- **Job A**:
In the passage on aquifer salinity, reproduce the section starting at "As a result" and ending at "aquifer (Fig. 4)", substituting "Triassic aquifer" for each occurrence of "deep aquifer".
- **Job B**:
Answer these questions from the passage on aquifer salinity.
(i) By the late 1990s, to what level had groundwater salinity in the upper aquifer risen?
(ii) Where does the groundwater in the deep aquifer come from?
(iii) During the 1990s, how much did pumping from the upper aquifer fall?

- **Source extract**:
▶
These processes, and high evapotranspiration rates, led to steadily increasing salinity of the upper aquifer, with mobilisation of connate saline water from the underlying Pliocene marls by some deeper irrigation waterwells further aggravating the situation. The result was that by the late 1990s the salinity of groundwater in the upper aquifer had increased from <1,200 mgTDS/L to >2,000 mgTDS/L, and in some cases >3,000 mgTDS/L (Figs. 3 and 4), causing the abandonment of many shallow waterwells. The presence of elevated groundwater nitrate concentrations (Fig. 4) can be used to trace the penetration of irrigation return-water into the upper aquifer (Pulido-Bosch et al. 2000). In addition to their elevated salinity (1,500–3,500 mg TDS/L), all shallow waterwells yield groundwater with very high nitrate content (50–250 mg NO3/L) and their stable isotope (15N and 18O) composition suggests that most is manure-derived (Pulido-Bosch 2005; Thompson et al. 2013). In contrast, waterwells taking groundwater from the deep (Triassic dolomitic limestone) aquifer, which is derived from recharge in uncultivated mountain zones, have NO3 < 10 mg/L and TDS < 1,000 mg/L.
As a result of rising groundwater salinity during the 1990s, pumping from the upper aquifer reduced from 45 to 10 Mm3/a and was substituted by increased abstraction from the deep aquifer, which became overexploited with water levels locally depressed to below sea-level. The marked reduction of pumping from the upper aquifer, coupled with irrigation return flows now derived largely from the deep aquifer with lower salinity groundwater, has led to:
  • Marked water-table rebound in the upper aquifer (Fig. 4)
◀
Source data:
▶
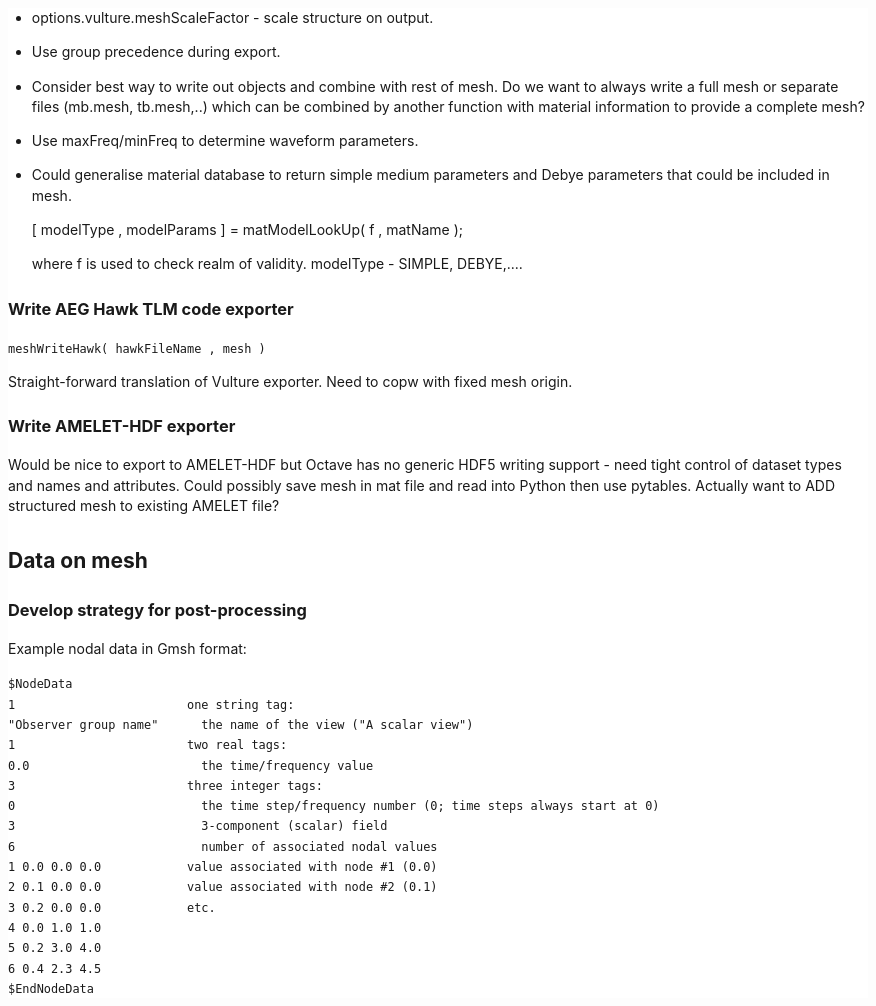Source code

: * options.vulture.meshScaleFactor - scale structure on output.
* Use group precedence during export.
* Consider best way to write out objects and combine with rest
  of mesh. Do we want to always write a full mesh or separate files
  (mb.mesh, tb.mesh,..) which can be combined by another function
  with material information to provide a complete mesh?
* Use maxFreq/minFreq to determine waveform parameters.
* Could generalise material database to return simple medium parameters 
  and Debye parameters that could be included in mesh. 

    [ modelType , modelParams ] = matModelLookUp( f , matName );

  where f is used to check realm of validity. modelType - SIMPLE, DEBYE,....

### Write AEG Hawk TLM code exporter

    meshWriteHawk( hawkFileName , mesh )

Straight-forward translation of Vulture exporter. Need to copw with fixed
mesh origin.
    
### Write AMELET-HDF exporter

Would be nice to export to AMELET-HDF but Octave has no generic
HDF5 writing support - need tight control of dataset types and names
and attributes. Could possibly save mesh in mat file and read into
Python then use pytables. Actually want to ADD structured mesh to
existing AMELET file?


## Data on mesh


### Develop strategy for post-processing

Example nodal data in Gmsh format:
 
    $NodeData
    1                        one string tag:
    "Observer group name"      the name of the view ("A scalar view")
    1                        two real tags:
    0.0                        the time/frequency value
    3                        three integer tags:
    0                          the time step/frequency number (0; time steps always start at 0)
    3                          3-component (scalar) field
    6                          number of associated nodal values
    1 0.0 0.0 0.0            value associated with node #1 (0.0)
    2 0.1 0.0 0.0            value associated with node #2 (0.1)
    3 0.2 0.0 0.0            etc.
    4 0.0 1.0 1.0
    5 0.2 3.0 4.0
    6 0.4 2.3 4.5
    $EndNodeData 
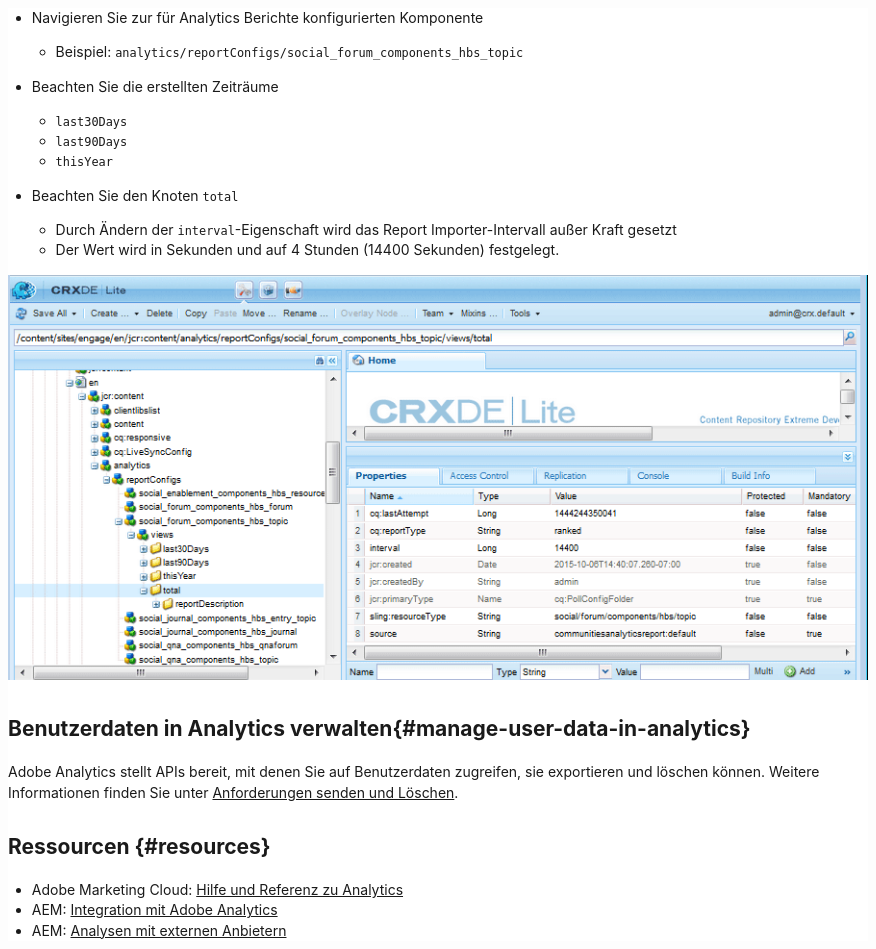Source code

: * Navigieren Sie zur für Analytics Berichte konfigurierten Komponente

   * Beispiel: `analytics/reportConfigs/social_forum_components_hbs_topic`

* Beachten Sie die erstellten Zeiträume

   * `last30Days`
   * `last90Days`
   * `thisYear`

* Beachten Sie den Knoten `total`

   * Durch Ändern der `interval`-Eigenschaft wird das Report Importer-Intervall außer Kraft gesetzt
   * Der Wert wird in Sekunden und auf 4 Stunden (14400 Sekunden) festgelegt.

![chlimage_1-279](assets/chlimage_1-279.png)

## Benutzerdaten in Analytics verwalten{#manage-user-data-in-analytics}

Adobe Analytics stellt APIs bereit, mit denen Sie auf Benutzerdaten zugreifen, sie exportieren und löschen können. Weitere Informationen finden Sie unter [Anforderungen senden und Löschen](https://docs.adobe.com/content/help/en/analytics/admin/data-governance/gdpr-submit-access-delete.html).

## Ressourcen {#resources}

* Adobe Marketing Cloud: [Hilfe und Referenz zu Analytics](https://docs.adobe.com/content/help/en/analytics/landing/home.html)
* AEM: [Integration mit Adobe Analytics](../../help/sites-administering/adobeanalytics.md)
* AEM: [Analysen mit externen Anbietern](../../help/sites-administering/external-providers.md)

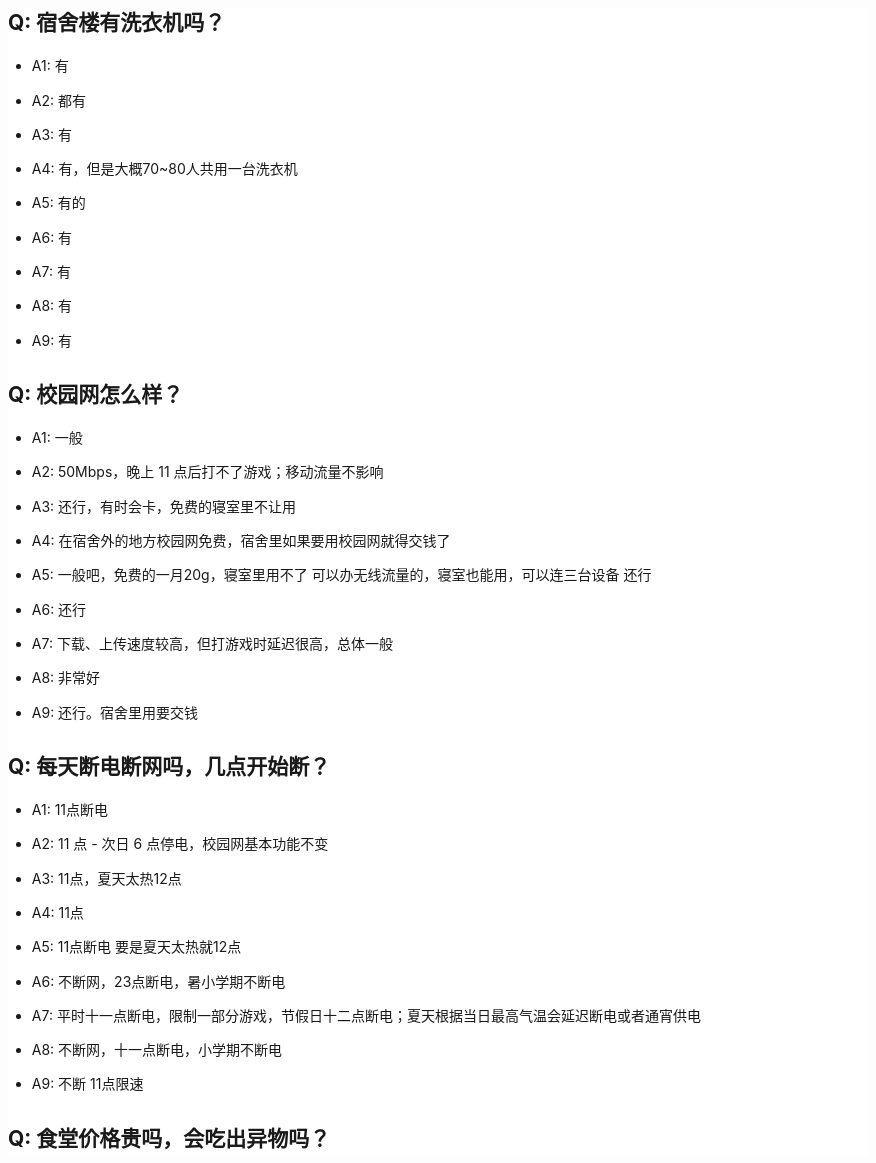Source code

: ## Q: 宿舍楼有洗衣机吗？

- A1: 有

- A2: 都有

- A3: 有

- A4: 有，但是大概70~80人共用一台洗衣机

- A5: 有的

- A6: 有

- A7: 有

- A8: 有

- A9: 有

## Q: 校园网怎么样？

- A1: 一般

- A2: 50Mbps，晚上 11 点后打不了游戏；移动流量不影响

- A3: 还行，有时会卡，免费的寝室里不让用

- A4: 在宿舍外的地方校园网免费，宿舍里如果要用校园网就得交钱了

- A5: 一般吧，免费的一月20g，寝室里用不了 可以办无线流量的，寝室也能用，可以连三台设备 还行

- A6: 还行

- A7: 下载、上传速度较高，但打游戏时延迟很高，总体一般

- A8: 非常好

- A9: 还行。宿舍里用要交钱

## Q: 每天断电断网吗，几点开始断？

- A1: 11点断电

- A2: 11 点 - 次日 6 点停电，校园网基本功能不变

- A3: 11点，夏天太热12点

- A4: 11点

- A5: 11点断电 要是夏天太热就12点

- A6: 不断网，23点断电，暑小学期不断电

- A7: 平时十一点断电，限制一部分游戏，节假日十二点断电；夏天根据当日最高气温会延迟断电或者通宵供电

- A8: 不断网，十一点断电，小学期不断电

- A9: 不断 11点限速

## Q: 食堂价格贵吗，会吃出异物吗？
◀
▶
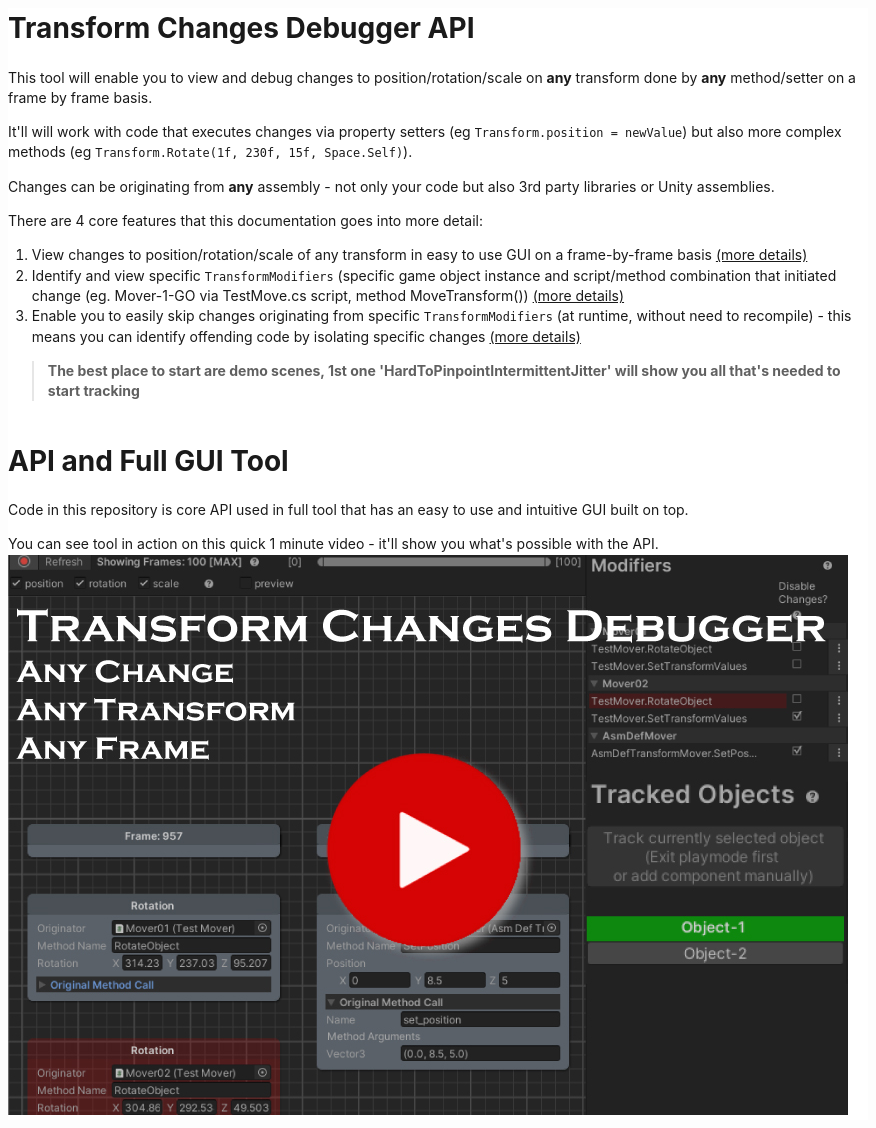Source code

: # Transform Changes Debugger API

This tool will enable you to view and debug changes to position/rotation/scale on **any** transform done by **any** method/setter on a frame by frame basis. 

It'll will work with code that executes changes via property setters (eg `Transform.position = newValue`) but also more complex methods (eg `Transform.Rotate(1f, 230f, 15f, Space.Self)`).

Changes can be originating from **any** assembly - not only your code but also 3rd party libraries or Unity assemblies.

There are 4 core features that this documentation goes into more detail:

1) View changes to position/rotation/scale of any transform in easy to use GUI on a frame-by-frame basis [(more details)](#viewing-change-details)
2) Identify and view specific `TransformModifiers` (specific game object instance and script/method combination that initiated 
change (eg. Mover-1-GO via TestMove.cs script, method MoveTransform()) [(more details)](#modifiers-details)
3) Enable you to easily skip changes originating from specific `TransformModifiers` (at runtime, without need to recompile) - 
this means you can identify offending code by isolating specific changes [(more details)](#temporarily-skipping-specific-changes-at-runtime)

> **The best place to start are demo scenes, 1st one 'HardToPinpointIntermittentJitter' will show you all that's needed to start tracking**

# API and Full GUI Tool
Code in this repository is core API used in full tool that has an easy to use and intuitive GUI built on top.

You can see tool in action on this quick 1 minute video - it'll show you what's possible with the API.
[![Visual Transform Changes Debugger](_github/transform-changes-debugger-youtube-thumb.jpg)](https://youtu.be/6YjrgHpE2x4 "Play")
◀
▶
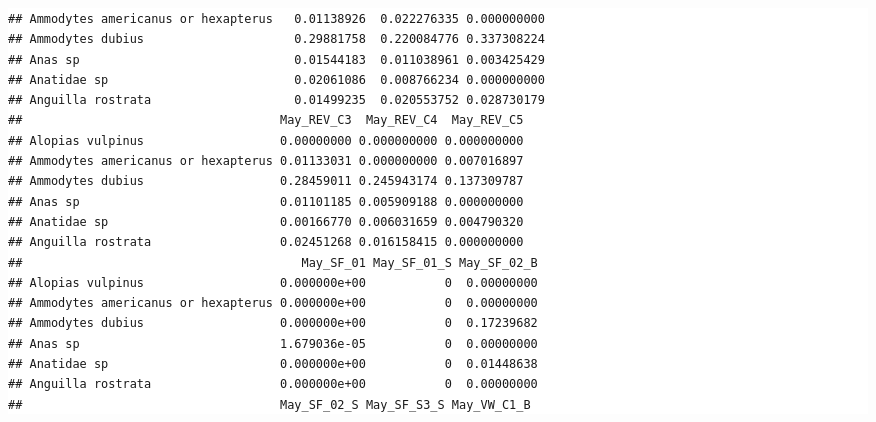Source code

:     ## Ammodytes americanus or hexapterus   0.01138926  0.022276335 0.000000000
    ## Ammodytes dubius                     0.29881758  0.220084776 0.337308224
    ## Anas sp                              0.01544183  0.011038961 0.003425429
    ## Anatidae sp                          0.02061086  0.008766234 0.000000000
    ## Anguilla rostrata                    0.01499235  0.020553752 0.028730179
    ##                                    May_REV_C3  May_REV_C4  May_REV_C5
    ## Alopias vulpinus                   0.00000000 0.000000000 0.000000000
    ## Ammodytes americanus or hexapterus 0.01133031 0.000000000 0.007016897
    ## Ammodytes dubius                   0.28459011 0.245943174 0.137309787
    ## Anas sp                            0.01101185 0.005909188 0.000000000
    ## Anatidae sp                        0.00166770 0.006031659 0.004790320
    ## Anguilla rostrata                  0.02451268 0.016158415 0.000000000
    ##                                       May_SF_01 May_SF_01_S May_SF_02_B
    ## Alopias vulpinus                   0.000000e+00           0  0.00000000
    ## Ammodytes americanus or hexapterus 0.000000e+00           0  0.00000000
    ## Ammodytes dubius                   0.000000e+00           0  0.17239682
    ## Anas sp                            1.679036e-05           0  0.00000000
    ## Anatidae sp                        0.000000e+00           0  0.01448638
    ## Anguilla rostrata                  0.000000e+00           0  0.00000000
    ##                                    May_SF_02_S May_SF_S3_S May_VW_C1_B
◀
- **Exercise output A**:
As a result of rising groundwater salinity during the 1990s, pumping from the upper aquifer reduced from 45 to 10 Mm3/a and was substituted by increased abstraction from the Triassic aquifer, which became overexploited with water levels locally depressed to below sea-level. The marked reduction of pumping from the upper aquifer, coupled with irrigation return flows now derived largely from the Triassic aquifer with lower salinity groundwater, has led to:
  • Marked water-table rebound in the upper aquifer (Fig. 4)

- **Exercise output B**:
(i) It rose from under 1,200 mgTDS/L to over 2,000 mgTDS/L, and in some cases to over 3,000 mgTDS/L.
(ii) It comes from recharge in uncultivated mountain zones.
(iii) It fell from 45 to 10 Mm3/a.